A Venezuelan general has been arrested over the alleged assassination attempt on President Nicolas Maduro, Attorney General Tarek William Saab said yesterday.
National Guard Major General Alejandro Perez Gomez appeared before a judge on Monday along with opposition politician Juan Requesens and colonel Pedro Javier Zambrano, Saab told a press conference.
To date, 14 people have been arrested and charged for allegedly taking part in the August 4 incident in which Maduro was seen reacting on live television to an off-camera explosion while he addressed a military parade in Caracas.
A second explosion was heard and then the assembled troops could be seen breaking formation and scattering in panic.
Maduro said the blasts were from explosives-laden drones sent to assassinate him. Saab told journalists further arrests were possible.
Maduro has blamed the attack on “terrorist cells” in Florida led by a man called Osman Delgado Tabosky, whom he claims was behind the plot.
The state is home to a large community of Venezuelan immigrants.
Maduro said this week that he would allow FBI agents to come to Venezuela to help investigate the alleged plot.

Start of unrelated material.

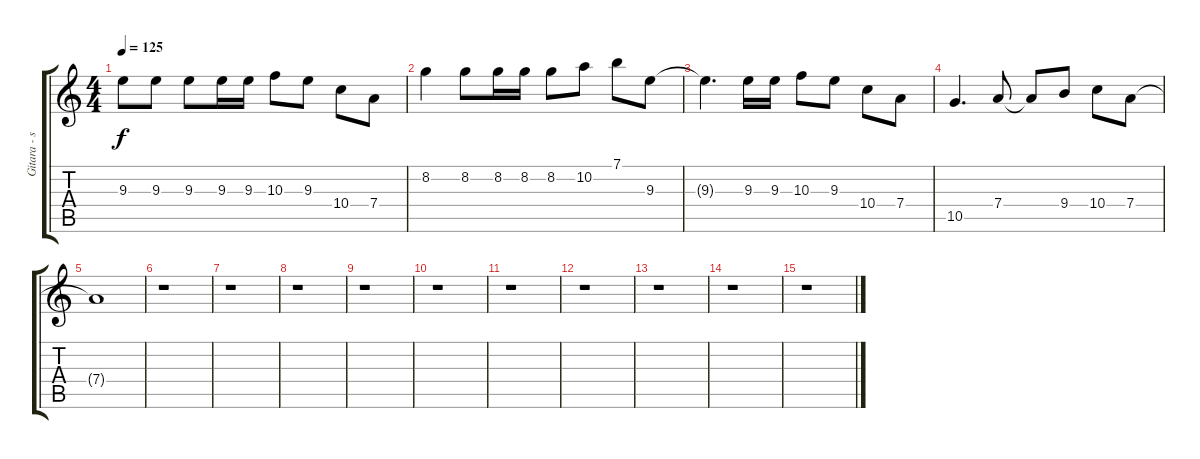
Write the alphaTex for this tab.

The South American country’s government has accused opposition politicians and anti-Maduro activists abroad of scheming to assassinate the leftist leader with the drones, which were laden with explosives, during a military parade.

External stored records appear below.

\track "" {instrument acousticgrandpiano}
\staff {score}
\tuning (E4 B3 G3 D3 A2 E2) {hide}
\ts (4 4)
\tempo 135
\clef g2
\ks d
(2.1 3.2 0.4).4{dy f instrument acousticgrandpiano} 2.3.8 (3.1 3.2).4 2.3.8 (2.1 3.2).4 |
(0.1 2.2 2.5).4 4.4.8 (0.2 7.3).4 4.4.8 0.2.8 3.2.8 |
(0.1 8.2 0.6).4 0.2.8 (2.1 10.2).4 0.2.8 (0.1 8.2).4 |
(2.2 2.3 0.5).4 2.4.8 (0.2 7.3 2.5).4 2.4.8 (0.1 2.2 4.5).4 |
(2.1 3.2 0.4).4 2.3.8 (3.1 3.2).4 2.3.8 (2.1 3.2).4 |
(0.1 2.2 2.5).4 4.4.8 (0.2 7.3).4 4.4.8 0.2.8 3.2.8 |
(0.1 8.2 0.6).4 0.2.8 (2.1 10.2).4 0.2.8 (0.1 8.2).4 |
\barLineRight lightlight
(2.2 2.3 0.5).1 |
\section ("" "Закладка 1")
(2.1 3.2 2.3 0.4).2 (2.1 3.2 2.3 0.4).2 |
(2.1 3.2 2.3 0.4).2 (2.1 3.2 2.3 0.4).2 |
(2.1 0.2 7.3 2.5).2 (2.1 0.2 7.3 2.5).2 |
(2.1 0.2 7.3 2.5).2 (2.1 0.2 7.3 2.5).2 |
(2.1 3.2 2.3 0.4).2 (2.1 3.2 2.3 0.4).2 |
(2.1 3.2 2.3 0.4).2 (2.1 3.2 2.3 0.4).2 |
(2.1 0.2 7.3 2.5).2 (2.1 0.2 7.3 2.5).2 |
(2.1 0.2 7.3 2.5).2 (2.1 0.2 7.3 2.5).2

Fourteen people, including a lawmaker and several young men, have been arrested, while another 20 suspects remain at large, including in neighbouring Colombia and the United States, according to authorities.
Saab said Colonel Pedro Zambrano and General Alejandro Perez had been presented in court on Monday.
Further details were not immediately available about the detainees.
The Information Ministry, which handles media inquiries on behalf of the government, did not respond to a request for comment.
Reuters was unable to contact the two officers.
The alleged involvement of military officials in the drone incident is notable in the convulsed oil-rich nation where the armed forces have long been powerbrokers.
Open calls for military intervention have grown after massive anti-government protests last year failed to unseat Maduro and he was re-elected in a May vote widely decried as a sham.
Scores of soldiers have been detained on accusations of conspiring against Maduro or of desertion, as they too sometimes struggle to eat three square meals a day amid the worst economic crisis in the country’s history and a severe food shortage.
The government has said the drone attack was carried out by 11 hit men recruited during anti-Maduro demonstrations and trained across the porous border with Colombia.
Authorities have said financiers in Bogota and Florida promised the group $50mn and a stay in the United States in exchange for killing Maduro.
Maduro’s critics say he is using the incident to stifle dissent and cement his power in the oil-rich nation amid the economic crisis that has brought with it salary-destroying hyperinflation and frequent power cuts.
He says his government is the victim of an “economic war” led by opposition activists with the help of Washington, and that the United States government is seeking to undermine him as it did in the past with other Latin American leftists.